The name “tea towel” might seem like a fancy word for “dish towel”, but in reality, they have their differences. These differentiating qualities become a lot more apparent when you look at them more closely, but what is a tea towel? Truth be told, it's not just a cute kitchen accessory or decoration. Once upon a time, it was more of a fancy addition to your kitchen or dining room linens, but these days, it can be found in any kitchen and even at backyard barbecues in a variety of ways.
To really understand what a tea towel is, what it is used for, and where to find one of your own, there are a few aspects of this sometimes adorable kitchen linen to consider. Maybe you already have tea towels and you don't know it, but can't figure out why it won't soak up water when drying your dishes. Or you have an unused stack of printed tea towels sitting in a drawer because you still can't figure out their purpose. Hopefully this will answer any questions you have about what a tea towel is.
The Difference Between A Tea Towel And Dish Towel
Admittedly, at first glance, a tea towel might look just like a dish towel to some. And if you’ve never had a use for a tea towel, then it only makes sense for the two towels to seem interchangeable to you. Simply put, a tea towel is designed to act as more of a decorative item in most cases than as an actual towel for your kitchen’s washing or drying needs.
While a dish towel is typically used to dry dishes and absorb any water left on the counter from a dish washing session, tea towels have different uses that go beyond the cleanliness of it all. Tea towels can be used to line a dish, tray, or basket, which you will then place non-messy foods in. Or, a tea towel can be used to dry fruit and vegetables after they have been washed. Thy can also be used as cloth napkins or to cover hot dishes on the counter for a little while. Clearly, there are a lot of uses, but tea towels aren't the same thing as dish towels.
What A Tea Towel Is Made Of
Tea towels are typically made from a soft but durable linen. Unlike dish towels, which are made with terry cloth meant to best absorb liquids in the kitchen, tea towels are less absorbent because of the material they are made from. They are also often embroidered or printed with stylish designed or words to add to their allure. Tea towels are meant to be more than just a flat color. They are designed to be shown off rather than dry dishes and clean up liquid messes in the kitchen.
Because tea towels are made from a different fabric than most dish towels, they also require special cleaning methods. You should wash colored tea towels separately from other fabrics, and they should be hung to dry. But because of the lightweight fabric, tea towels tend to dry quickly on the line.

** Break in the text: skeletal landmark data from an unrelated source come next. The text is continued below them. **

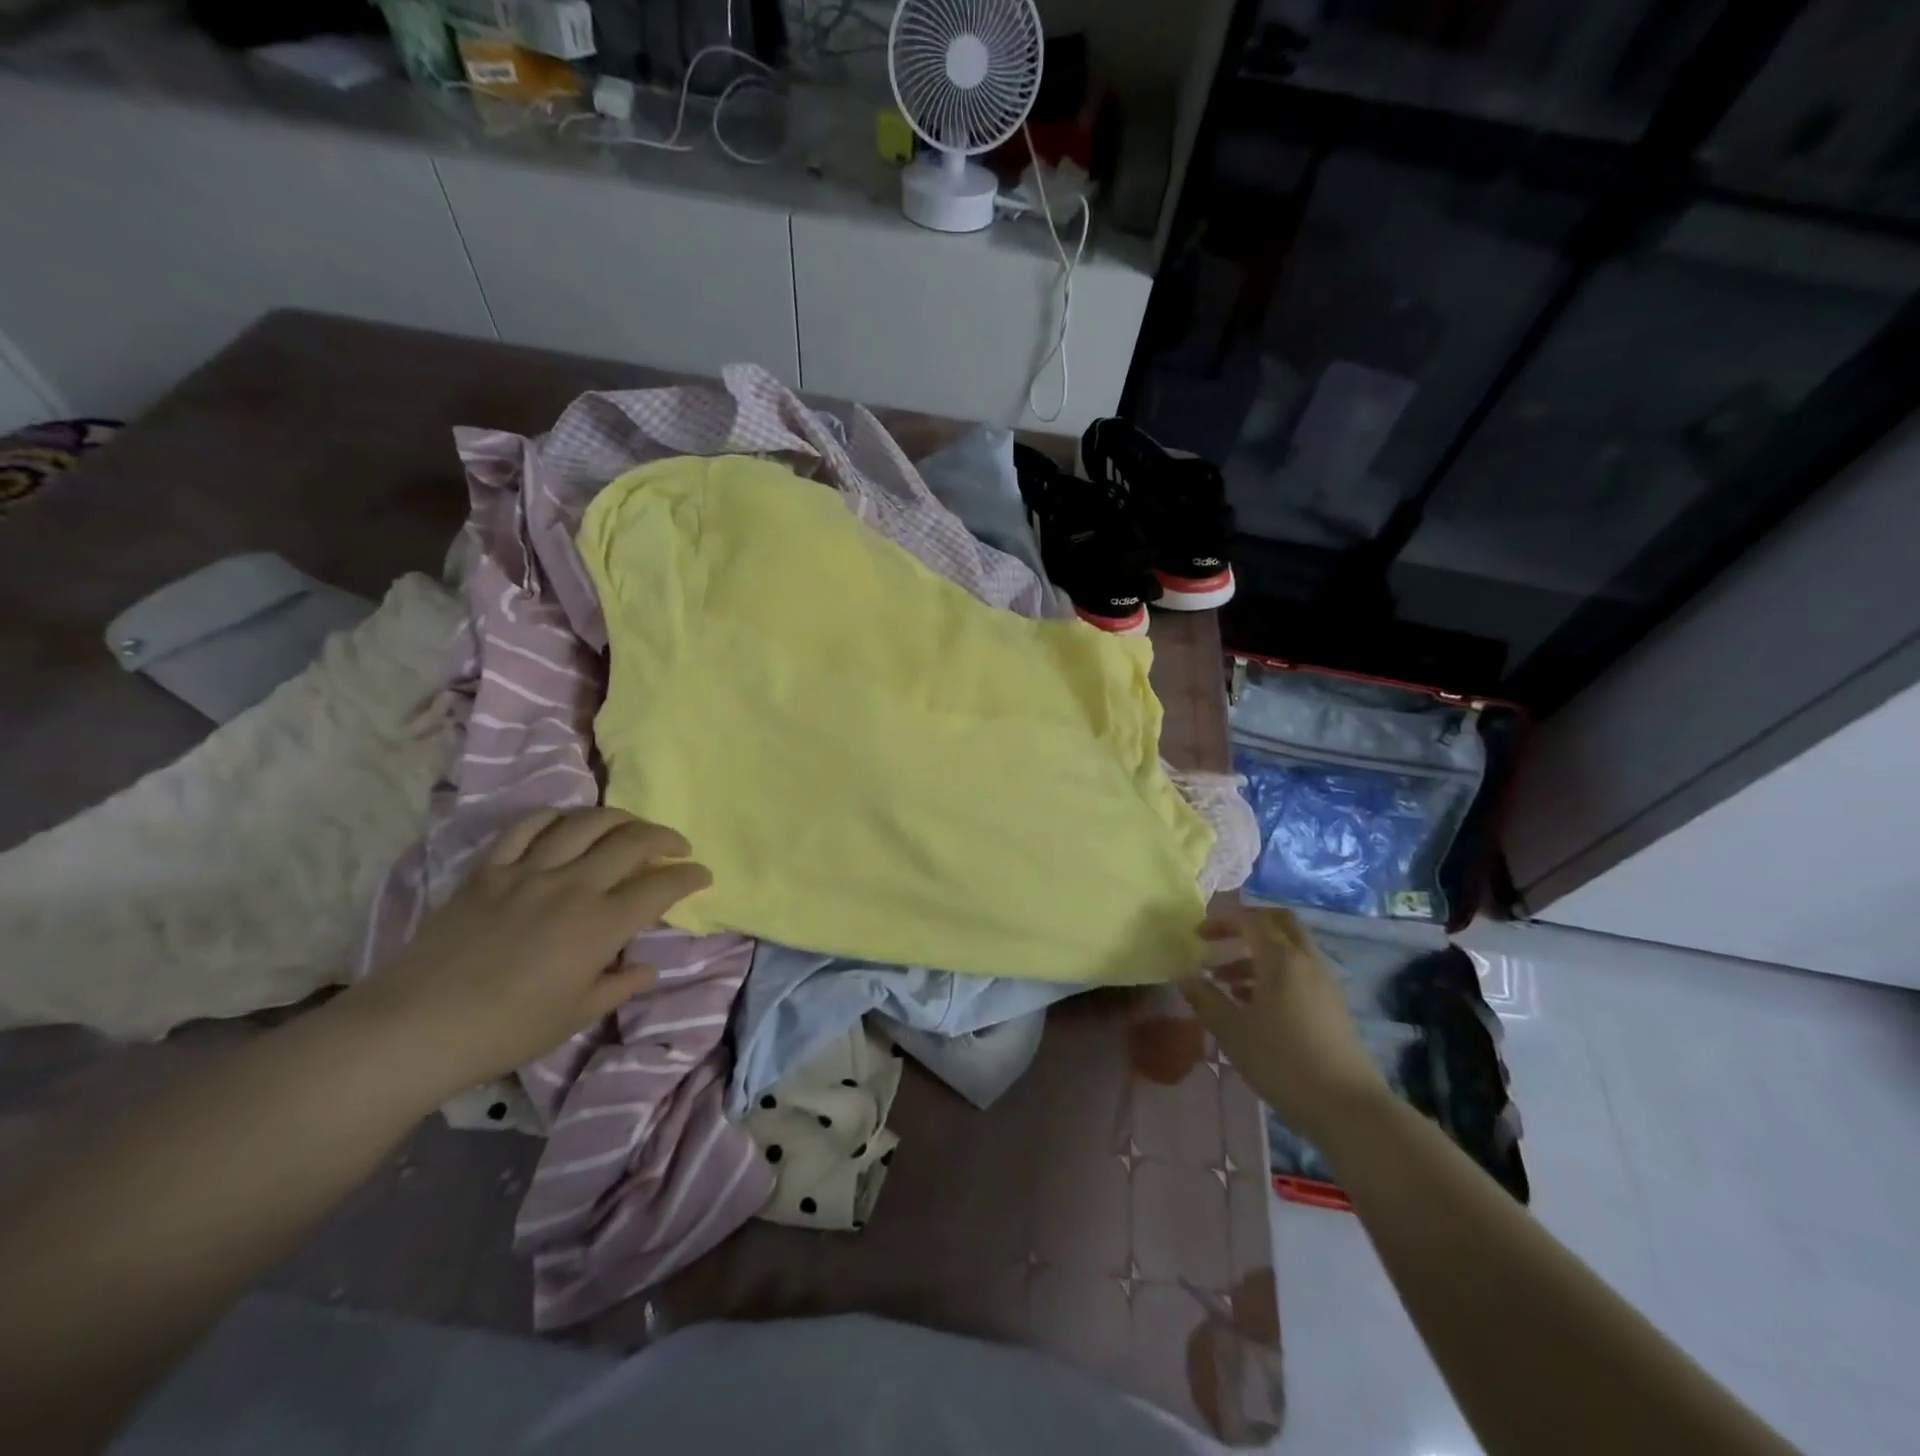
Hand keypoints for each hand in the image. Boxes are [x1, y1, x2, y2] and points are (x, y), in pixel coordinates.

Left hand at [345, 808, 711, 1099]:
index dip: (689, 876)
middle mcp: (572, 886)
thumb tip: (647, 967)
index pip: (660, 886)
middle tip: (677, 847)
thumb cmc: (507, 1030)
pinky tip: (566, 824)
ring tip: (630, 826)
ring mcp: (528, 872)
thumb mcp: (576, 1016)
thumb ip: (619, 985)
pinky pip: (527, 829)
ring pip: (584, 823)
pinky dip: (554, 819)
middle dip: (664, 838)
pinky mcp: (489, 871)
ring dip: (618, 818)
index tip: (702, 875)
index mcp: (600, 925)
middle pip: (631, 841)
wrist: (417, 1027)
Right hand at [1180, 907, 1388, 1141]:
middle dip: (1246, 924)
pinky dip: (1273, 973)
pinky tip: (1253, 1005)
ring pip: (1288, 949)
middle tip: (1219, 940)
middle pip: (1278, 922)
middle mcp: (1305, 960)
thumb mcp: (1232, 1031)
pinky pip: (1298, 971)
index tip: (1196, 935)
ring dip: (1256, 954)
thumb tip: (1185, 977)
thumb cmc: (1282, 1062)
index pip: (1249, 919)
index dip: (1220, 921)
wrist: (1347, 1107)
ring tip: (1225, 982)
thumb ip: (1205, 999)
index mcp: (1280, 958)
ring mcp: (1323, 982)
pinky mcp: (1332, 1005)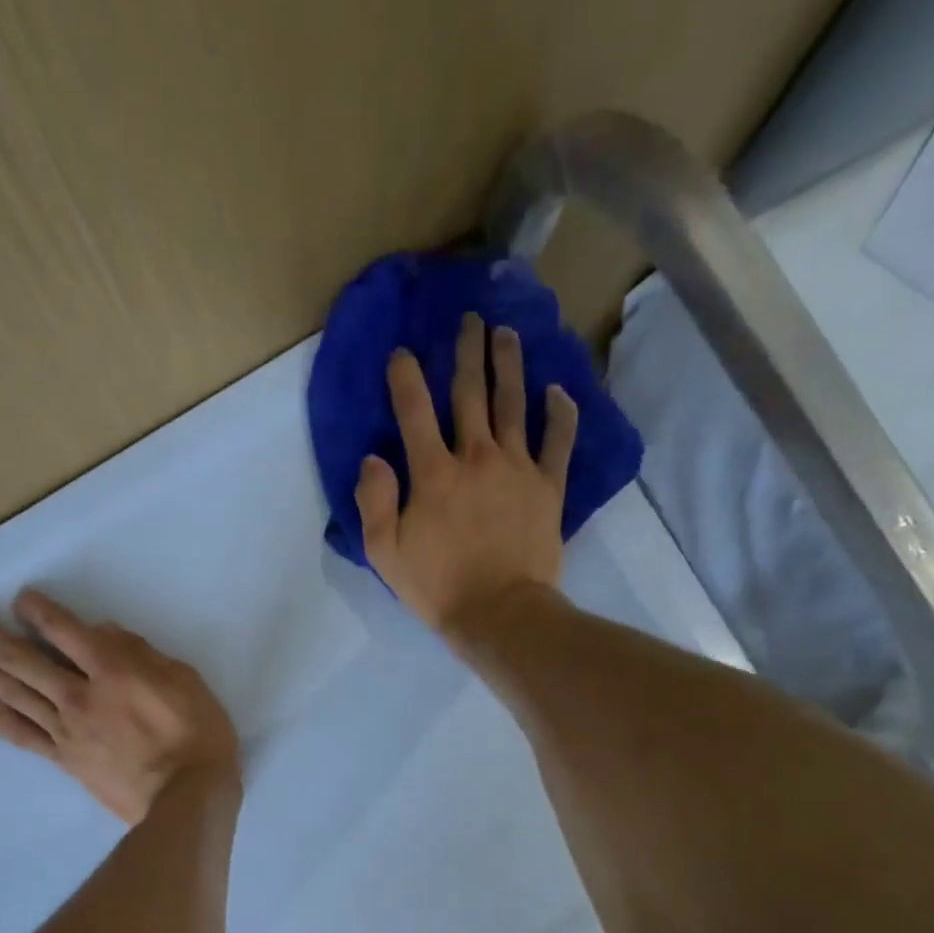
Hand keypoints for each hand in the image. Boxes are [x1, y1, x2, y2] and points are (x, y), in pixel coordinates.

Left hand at [0, 590, 238, 824]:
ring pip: (16, 695)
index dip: (39, 611)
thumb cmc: (198, 734)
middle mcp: (79, 695)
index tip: (21, 599)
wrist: (187, 798)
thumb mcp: (185, 680)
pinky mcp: (66, 760)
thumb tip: (104, 633)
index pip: (65, 631)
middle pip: (24, 661)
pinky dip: (6, 720)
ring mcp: (67, 731)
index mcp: (113, 670)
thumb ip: (142, 654)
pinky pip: (26, 737)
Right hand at [356, 312, 577, 637]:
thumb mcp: (385, 552)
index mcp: (432, 472)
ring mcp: (517, 467)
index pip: (414, 411)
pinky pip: (558, 440)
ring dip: (509, 365)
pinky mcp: (548, 485)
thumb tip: (373, 458)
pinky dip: (560, 413)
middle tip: (470, 319)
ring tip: (506, 335)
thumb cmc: (438, 586)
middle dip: (467, 352)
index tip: (402, 353)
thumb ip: (373, 501)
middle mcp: (476, 456)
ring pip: (513, 403)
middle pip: (470, 393)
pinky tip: (558, 391)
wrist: (500, 613)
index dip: (405, 377)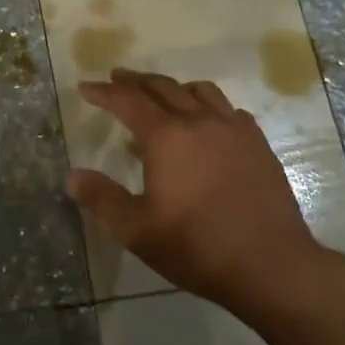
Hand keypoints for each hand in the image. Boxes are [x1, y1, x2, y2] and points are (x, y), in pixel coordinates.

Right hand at [66, 69, 338, 315]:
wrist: (272, 266)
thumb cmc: (197, 247)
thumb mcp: (136, 230)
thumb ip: (101, 198)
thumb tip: (72, 176)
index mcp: (165, 136)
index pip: (127, 101)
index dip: (103, 92)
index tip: (86, 87)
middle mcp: (198, 121)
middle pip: (162, 87)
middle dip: (135, 81)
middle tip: (117, 79)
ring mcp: (233, 130)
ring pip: (199, 91)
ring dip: (174, 87)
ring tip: (162, 95)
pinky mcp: (258, 145)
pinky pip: (229, 110)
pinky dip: (209, 107)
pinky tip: (209, 124)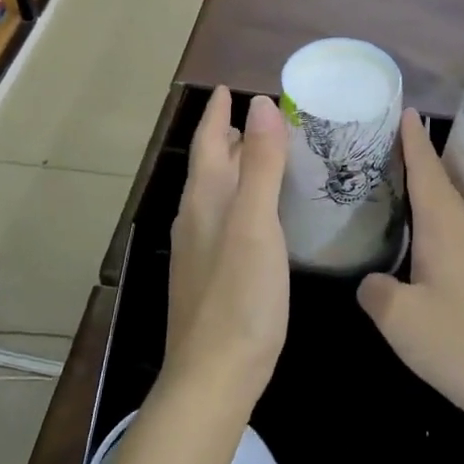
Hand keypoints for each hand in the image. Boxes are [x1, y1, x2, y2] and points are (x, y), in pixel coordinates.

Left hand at [165, 87, 289, 407]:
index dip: (218, 113)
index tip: (229, 88)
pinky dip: (243, 197)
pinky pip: (226, 217)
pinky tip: (262, 211)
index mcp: (205, 198)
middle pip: (211, 163)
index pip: (208, 141)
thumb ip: (261, 164)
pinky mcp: (211, 273)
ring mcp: (200, 248)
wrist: (214, 375)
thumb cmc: (239, 295)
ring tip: (267, 154)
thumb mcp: (255, 223)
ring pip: (218, 191)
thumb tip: (262, 104)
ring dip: (237, 166)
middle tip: (263, 116)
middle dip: (230, 135)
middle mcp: (196, 216)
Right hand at [358, 111, 463, 433]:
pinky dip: (431, 221)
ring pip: (446, 209)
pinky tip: (417, 237)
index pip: (425, 170)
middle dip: (414, 158)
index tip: (402, 109)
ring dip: (423, 190)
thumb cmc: (461, 344)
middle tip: (382, 141)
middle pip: (438, 183)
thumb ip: (376, 291)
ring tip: (393, 181)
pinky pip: (451, 234)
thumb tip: (371, 281)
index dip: (412, 140)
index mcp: (444, 228)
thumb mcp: (399, 319)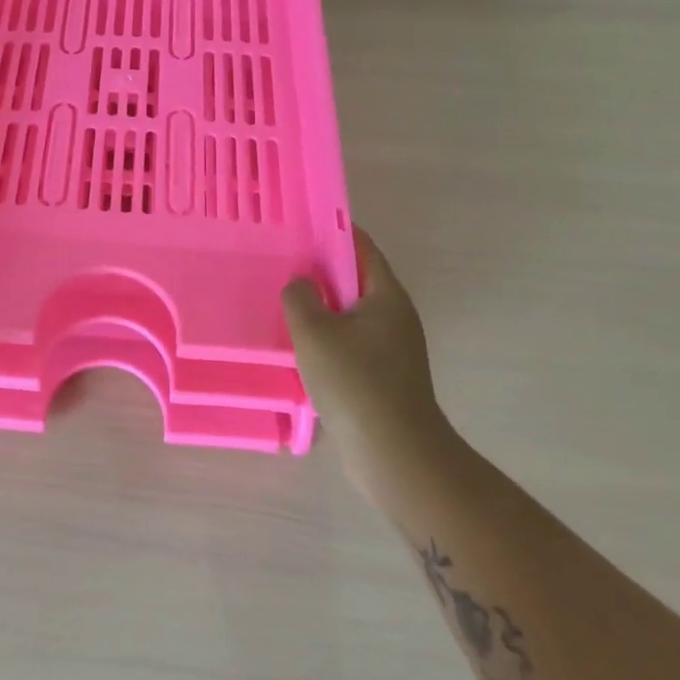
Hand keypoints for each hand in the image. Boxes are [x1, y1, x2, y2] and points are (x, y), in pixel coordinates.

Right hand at [282, 226, 449, 489]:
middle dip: (322, 269)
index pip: (362, 246)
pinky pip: (352, 341)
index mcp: (387, 295)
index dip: (333, 230)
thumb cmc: (355, 382)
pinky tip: (301, 346)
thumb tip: (300, 284)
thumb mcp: (314, 331)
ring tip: (285, 302)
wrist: (395, 455)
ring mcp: (393, 348)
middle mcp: (395, 316)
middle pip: (356, 279)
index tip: (301, 225)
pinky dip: (329, 335)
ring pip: (352, 313)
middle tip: (283, 263)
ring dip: (323, 306)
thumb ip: (300, 297)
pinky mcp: (385, 376)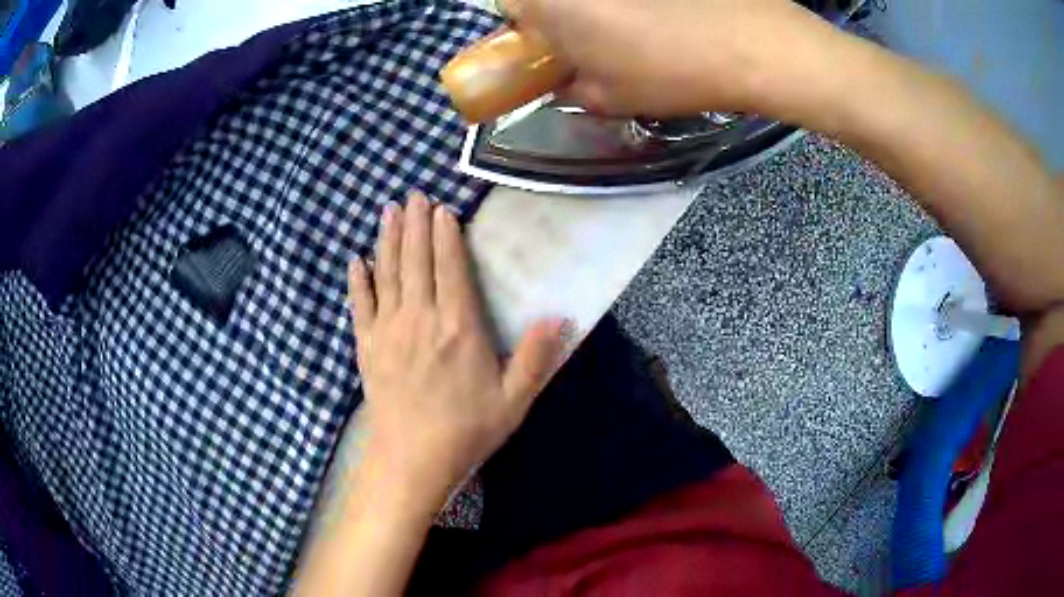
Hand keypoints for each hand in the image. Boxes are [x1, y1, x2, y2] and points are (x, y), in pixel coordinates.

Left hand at [348, 192, 566, 499]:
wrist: (412, 459)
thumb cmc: (466, 430)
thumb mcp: (514, 400)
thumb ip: (536, 356)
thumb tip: (560, 316)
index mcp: (458, 327)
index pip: (451, 268)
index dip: (445, 235)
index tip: (442, 209)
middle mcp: (420, 318)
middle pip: (416, 261)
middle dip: (415, 224)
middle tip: (414, 194)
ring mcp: (388, 330)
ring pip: (387, 273)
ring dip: (388, 239)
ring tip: (389, 210)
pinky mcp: (368, 347)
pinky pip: (360, 304)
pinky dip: (358, 280)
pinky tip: (356, 260)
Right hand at [501, 0, 835, 117]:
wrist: (754, 43)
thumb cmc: (671, 71)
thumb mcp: (609, 97)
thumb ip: (570, 88)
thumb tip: (565, 81)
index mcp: (550, 1)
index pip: (507, 5)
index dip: (525, 26)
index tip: (549, 45)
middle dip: (559, 14)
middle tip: (591, 39)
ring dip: (600, 9)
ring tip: (637, 28)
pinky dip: (634, 4)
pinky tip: (665, 14)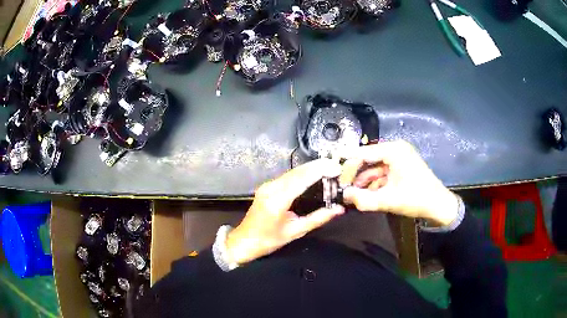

Why Some Prefer Tea Towels Over Dish Towels
In a day and age when people tend to love kitschy home accessories with fun prints and sayings printed on them, tea towels have made a comeback in recent years. While tea towels don’t absorb liquids as well as standard dish towels do, some people might still prefer the stylish nature of tea towels and the fact that they can still do plenty, even if they are more like the step-sibling of the dish towel than a blood-related relative.
Some people might also love the fact that tea towels make it possible to bring back the days of cloth napkins. It's hard to believe that anyone would use cloth napkins for every meal, and that’s likely not the case. But for special occasions or times when you want to be a little more formal, it can be convenient to break out the tea towels as cloth napkins. They can also be used for dusting furniture or polishing silverware and while those aren't the most interesting uses for tea towels, they offer more ways to get your money’s worth out of these kitchen towels.
How To Use A Tea Towel
Really, there are more ways you can use a tea towel than you can't. No, you can't use a tea towel when you want to wipe down the kitchen counters or dry dishes from the sink. But other than that, you can still use a tea towel to line your serving tray for meals or parties or even as shelf liners in your kitchen. And in the event that the towels get a little worn or dirty as cabinet liners, you can always remove them to give them a quick wash and freshening up before you return them to the cabinets.
You can even use tea towels as temporary place mats. The point is, despite looking like one of those kitchen items you might want but will never use, tea towels offers plenty of benefits, even if you were having a hard time trying to figure out what tea towels are even used for.
Tea towels aren't a total necessity in all kitchens. In fact, you could probably go years without ever needing one at all. But once you know tea towels exist and have seen how adorable all of the printed designs can be, you might find it hard to steer clear. Lucky for you, there are plenty of ways to use tea towels and get enough mileage out of them to make them worth every penny.